While I was at the glass shop getting the window replaced, I was informed that the thieves were looking for a GPS unit.

Apparently, crackheads are directionally challenged. Yes, nothing helps a dizzy, close-to-death drug addict more in life than turn-by-turn navigation. They can even use the “find nearby crack prices” feature to make sure they get the best bang for their stolen bucks.

The unfortunate thing is, I don’t even have a GPS. I do use a window suction-cup thingy for my cell phone when I drive. They saw that and figured I had one.

Also while at the glass shop, there was another person getting his windshield replaced because of a similar offense. He told me they broke his window, and despite having a very expensive GPS unit, they only took a digital camera and a pair of socks.

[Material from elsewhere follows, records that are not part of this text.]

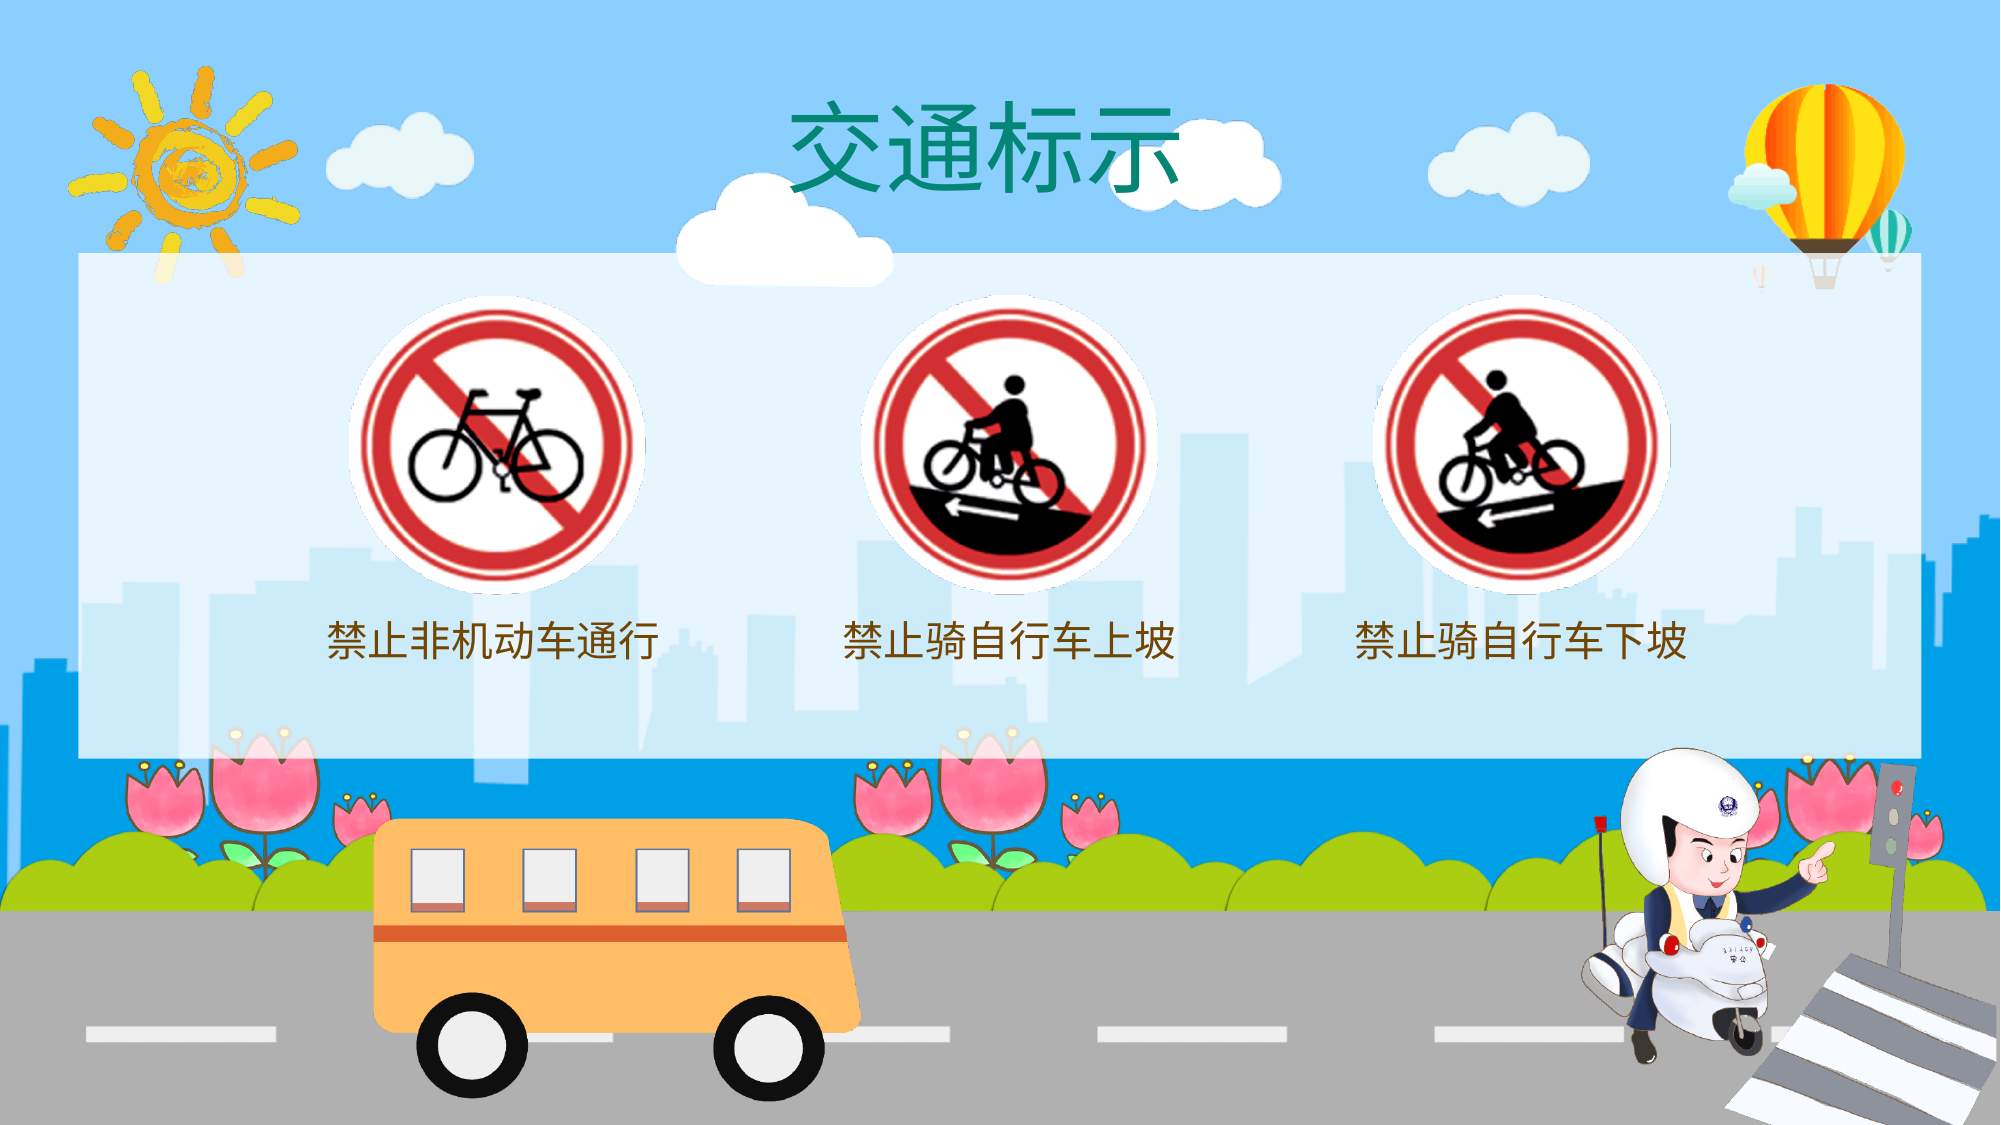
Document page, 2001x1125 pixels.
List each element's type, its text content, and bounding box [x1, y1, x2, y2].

text_box 禁止非机动车通行 [311, 607, 683, 666]
text_box 禁止骑自行车上坡 [818, 607, 1200, 673]
picture [0, 385, 2001, 1125]
picture [860, 294, 1158, 595]
picture [1644, 40, 2000, 647]
picture [68, 66, 300, 284]
picture [326, 112, 474, 199]
picture [675, 172, 895, 252]
picture [1230, 118, 1282, 212]
text_box [77, 252, 1922, 760]
picture [1372, 294, 1671, 595]
picture [1428, 112, 1590, 208]
picture [139, 761, 150, 776]
text_box 交通标示 [770, 77, 1230, 213]
text_box 禁止骑自行车下坡 [1335, 607, 1708, 673]
picture [1071, 794, 1079, 803]
picture [348, 295, 646, 595]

So I have come to the conclusion that the Toledo crackheads are on a scavenger hunt. When they all rendezvous under the freeway at 3 a.m., the one with the most items on the list wins a pair of freshly stolen underwear.

But the real story here isn’t the crazy hijinks of drug addicts, it’s the Toledo police department. They refused to come to the club to take a report. I could call or go down to the station, but all they would do is create a formal document of the incident for insurance purposes. When I asked if they’d go after the perpetrators, the officer practically laughed.

This means that crime pays in Toledo, Ohio. And with the economic downturn, crime will be on the rise, and the Toledo smash-and-grab syndicate will surely be hiring.

For anyone looking for a job, get an eBay account, some leather gloves, and a baseball bat and you could very soon be making a tidy profit from my duffle bag.